Quote the listing below word for word, leaving the pictures out of your reply.

> **Information shown**
--- START ---
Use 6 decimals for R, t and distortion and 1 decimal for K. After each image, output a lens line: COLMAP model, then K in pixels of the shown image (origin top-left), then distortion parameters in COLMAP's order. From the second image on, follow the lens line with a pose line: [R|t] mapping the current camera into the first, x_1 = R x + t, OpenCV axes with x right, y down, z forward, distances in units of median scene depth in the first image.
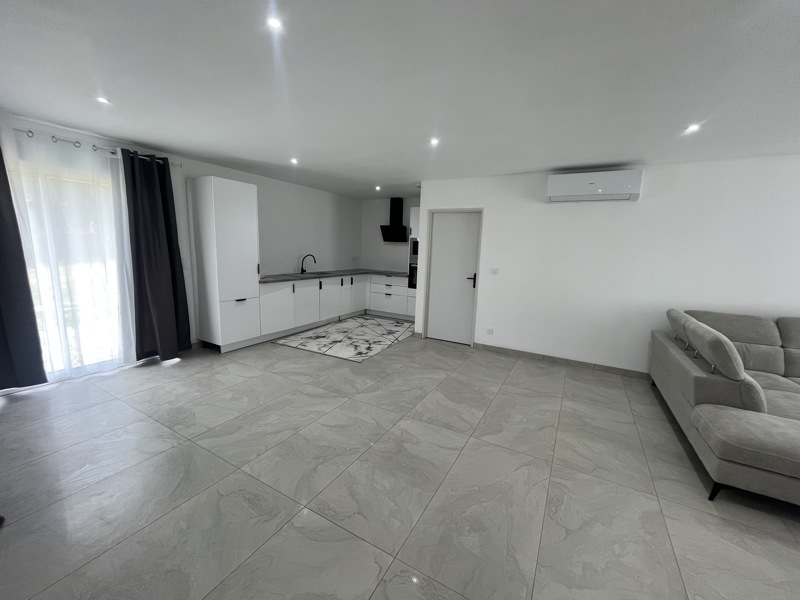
lens RADIAL K [[321.7, 0, 400.0], [0, 321.7, 300.0], [0, 0, 1]] dist [-0.001082, 0.000044]
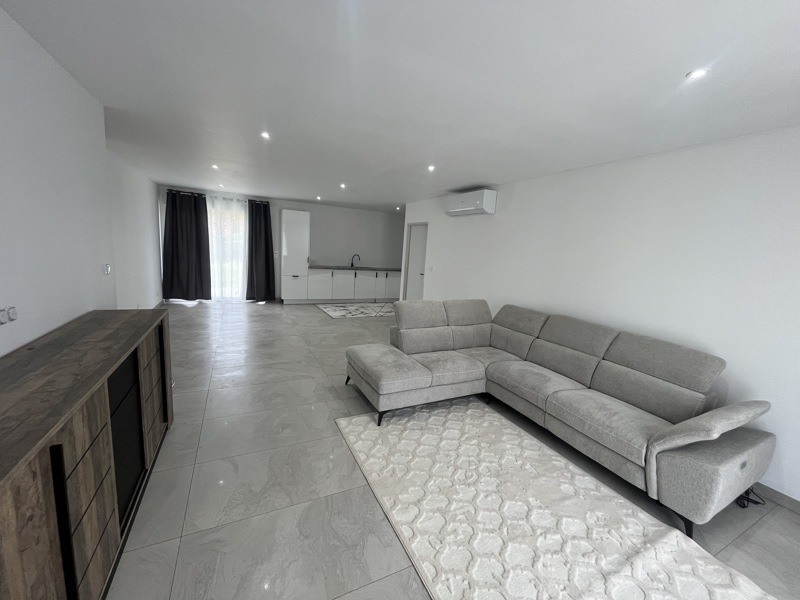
lens RADIAL K [[321.7, 0, 400.0], [0, 321.7, 300.0], [0, 0, 1]] dist [-0.001082, 0.000044]
pose [[0.828136, 0.107050, -0.550211, 1.001448], [-0.127373, 0.991854, 0.001265, 0.055562], [0.545864, 0.069034, 0.835025, -0.168844]]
--- END ---
> **Exercise answer**
Use 6 decimals for R, t and distortion and 1 decimal for K. After each image, output a lens line: COLMAP model, then K in pixels of the shown image (origin top-left), then distortion parameters in COLMAP's order. From the second image on, follow the lens line with a pose line: [R|t] mapping the current camera into the first, x_1 = R x + t, OpenCV axes with x right, y down, z forward, distances in units of median scene depth in the first image.
lens RADIAL K [[321.7, 0, 400.0], [0, 321.7, 300.0], [0, 0, 1]] dist [-0.001082, 0.000044]
lens RADIAL K [[321.7, 0, 400.0], [0, 321.7, 300.0], [0, 0, 1]] dist [-0.001082, 0.000044]
pose [[0.828136, 0.107050, -0.550211, 1.001448], [-0.127373, 0.991854, 0.001265, 0.055562], [0.545864, 0.069034, 0.835025, -0.168844]]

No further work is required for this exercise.